■ What this task involves: Your task is to copy each line of the material that includes "none".

■ Dataset records:
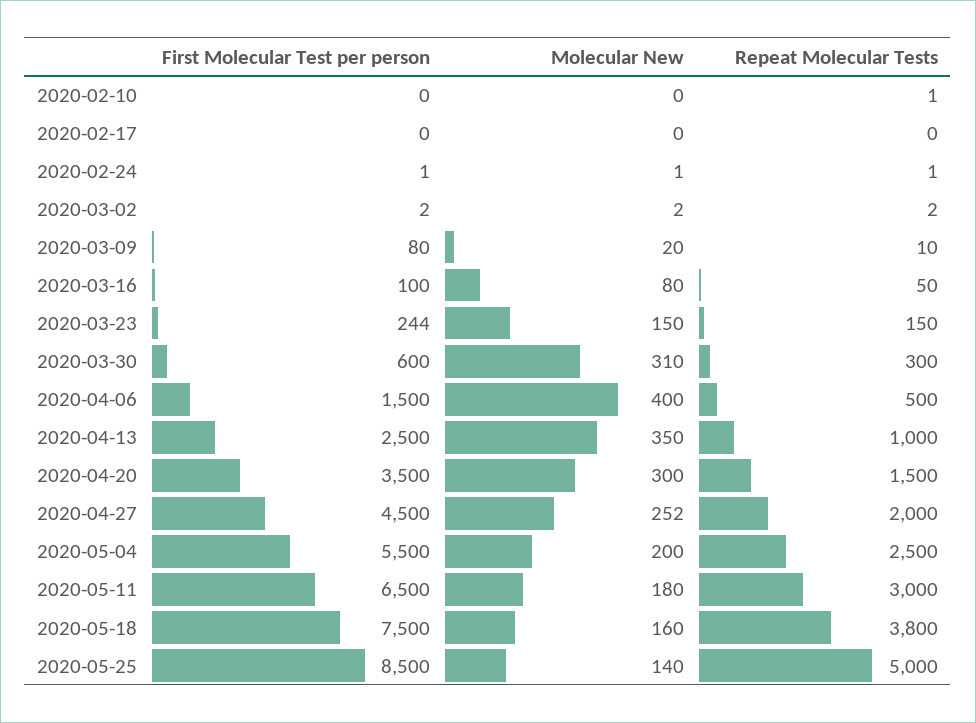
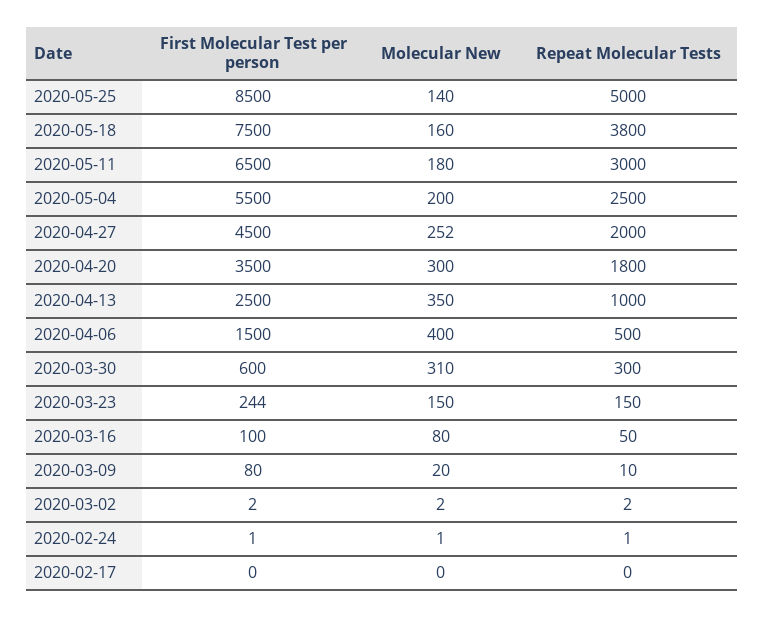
First Molecular Test per person, 2020-02-10: 0 -> none
Molecular New, 2020-02-10: 0 -> none
Repeat Molecular Tests, 2020-02-10: 1 -> none
Repeat Molecular Tests, 2020-04-20: 1500 -> 1800

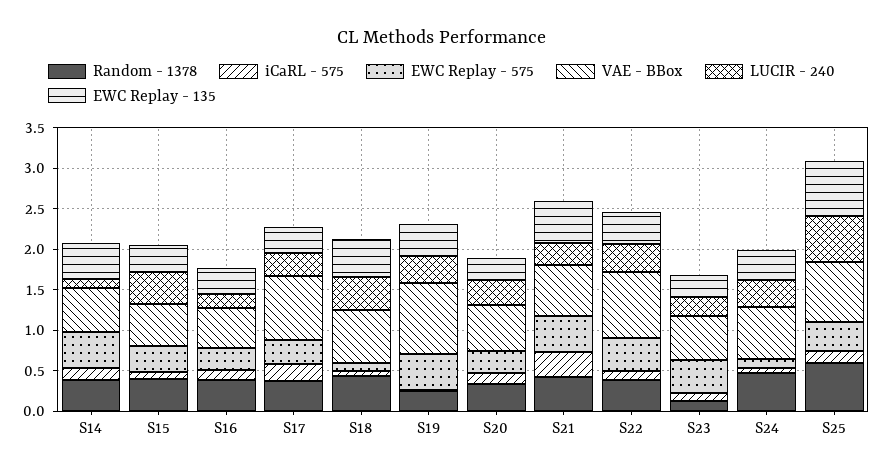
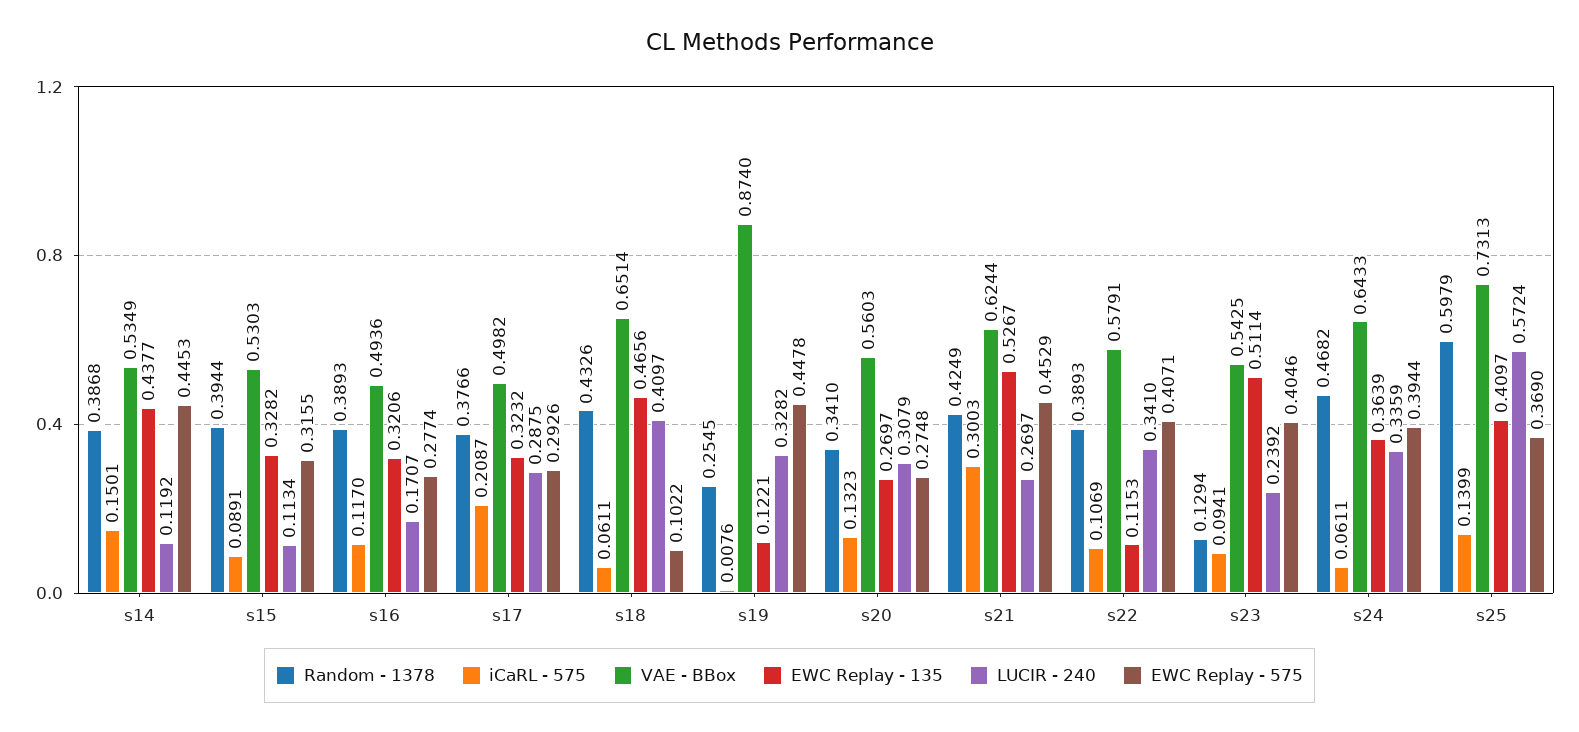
LUCIR - 240, S15: 0.4 -> 0.1134
VAE - BBox, S17: 0.8 -> 0.4982
EWC Replay - 135, S19: 0.4 -> 0.1221
VAE - BBox, S22: 0.8 -> 0.5791
EWC Replay - 135, S22: 0.4 -> 0.1153
EWC Replay - 135, S23: 0.3 -> 0.5114
EWC Replay - 575, S24: 0.1 -> 0.3944
EWC Replay - 135, S25: 0.7 -> 0.4097

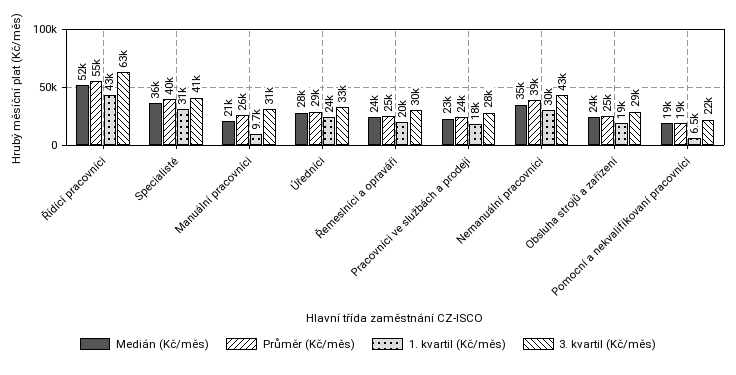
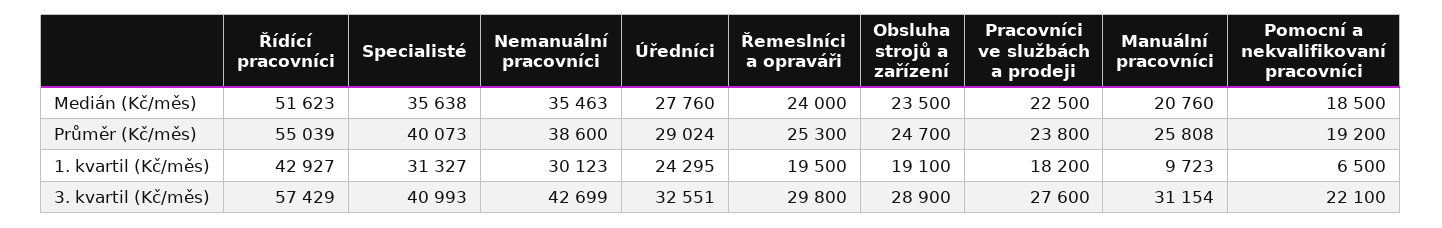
3. kvartil (Kč/měs), Řídící pracovníci: 63000 -> 57429

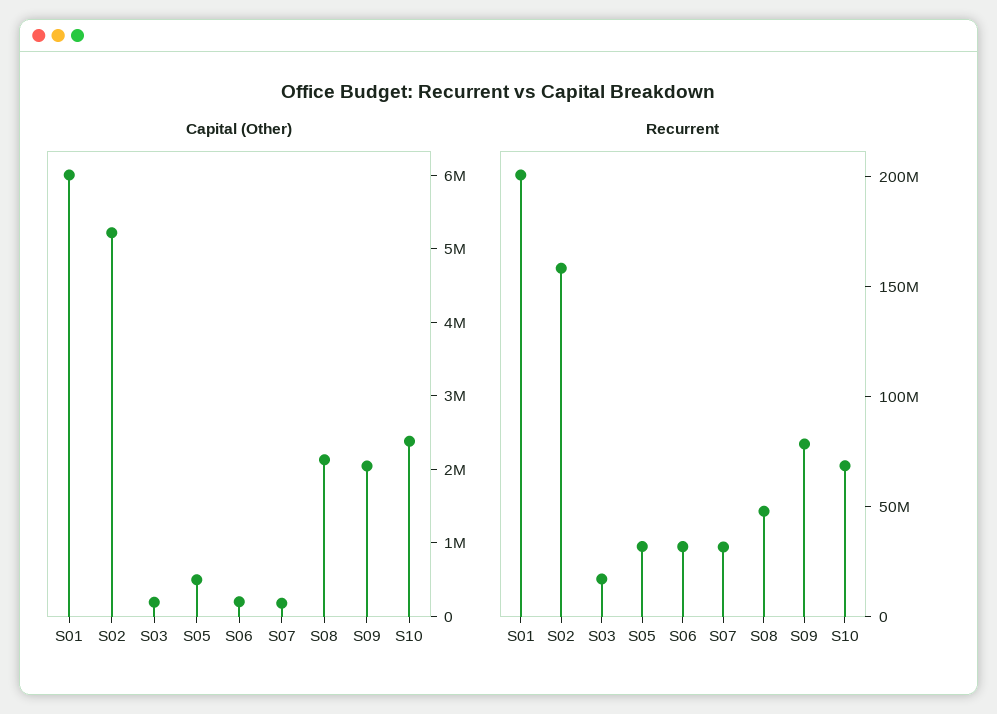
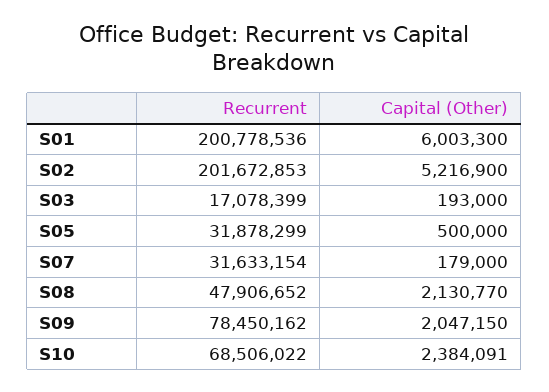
Capital (Other), S06: 200000 -> none
Recurrent, S02: 160000000 -> 201672853
Recurrent, S06: 30000000 -> none

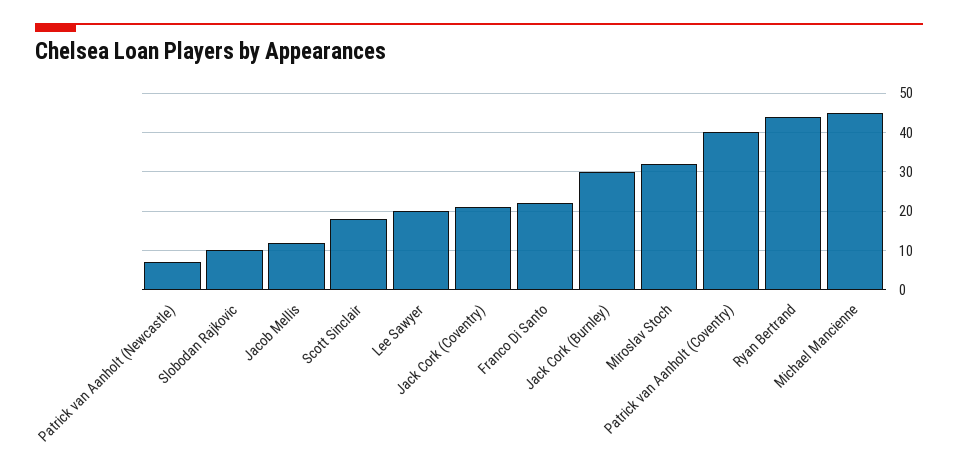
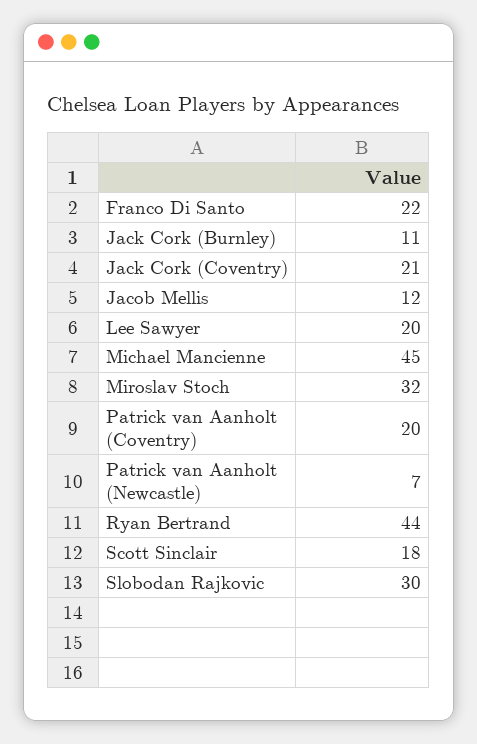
Slobodan Rajkovic: 10 -> 30
Jack Cork (Burnley): 30 -> 11
Patrick van Aanholt (Coventry): 40 -> 20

■ Solution to the problem:
First Molecular Test per person, 2020-02-10: 0 -> none
Molecular New, 2020-02-10: 0 -> none
Repeat Molecular Tests, 2020-02-10: 1 -> none
Capital (Other), S06: 200000 -> none
Recurrent, S06: 30000000 -> none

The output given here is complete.